* _PASSAGE PROVIDED_
A Guide To Effectively Leveraging LLMs for Low-Resource Text Summarization: Data Augmentation and Semi-supervised Approaches
Gaurav Sahu, Olga Vechtomova, Issam H. Laradji
TL;DR
This work targets low-resource text summarization by introducing MixSumm and PPSL, two strategies that leverage open LLMs to augment data and generate high-quality pseudo-labels. MixSumm synthesizes diverse documents by mixing topics from different topical clusters and then produces extractive and abstractive summaries, while PPSL uses a teacher model to generate pseudo-labels that are refined and rated by LLMs in multiple stages. The approach demonstrates competitive ROUGE and L-Eval performance with only about 5% of labeled data across TweetSumm, WikiHow, and ArXiv/PubMed, and it supports effective knowledge distillation from LLaMA-3-70b-Instruct to smaller models like BERT-base and DistilBART. By combining data augmentation and semi-supervised learning with open-source LLMs, the paper advances practical, scalable low-resource summarization and suggests directions for broader multi-language and long-document handling, with attention to ethical aspects of synthetic data generation.

* _INFORMATION_

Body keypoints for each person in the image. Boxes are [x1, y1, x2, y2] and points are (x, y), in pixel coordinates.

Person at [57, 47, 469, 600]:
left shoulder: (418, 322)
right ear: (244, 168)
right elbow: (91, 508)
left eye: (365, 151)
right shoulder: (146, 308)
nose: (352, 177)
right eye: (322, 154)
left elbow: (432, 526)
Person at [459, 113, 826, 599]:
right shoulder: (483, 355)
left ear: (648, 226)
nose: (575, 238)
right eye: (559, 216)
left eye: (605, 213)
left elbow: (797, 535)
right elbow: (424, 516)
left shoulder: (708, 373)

* _WORK TASK_
Using the summary of the low-resource text summarization paper, mark each statement yes or no and quote the words that decide it: 1. MixSumm creates new documents by combining topics drawn from different topical clusters. 2. The approach needs about half of the labeled data to reach competitive results. 3. Knowledge is distilled from BERT-base into LLaMA-3-70b-Instruct.

* _ANSWER_
1. Yes: "MixSumm synthesizes diverse documents by mixing topics from different topical clusters"
2. No: "with only about 5% of labeled data"
3. No: "effective knowledge distillation from LLaMA-3-70b-Instruct to smaller models like BERT-base and DistilBART"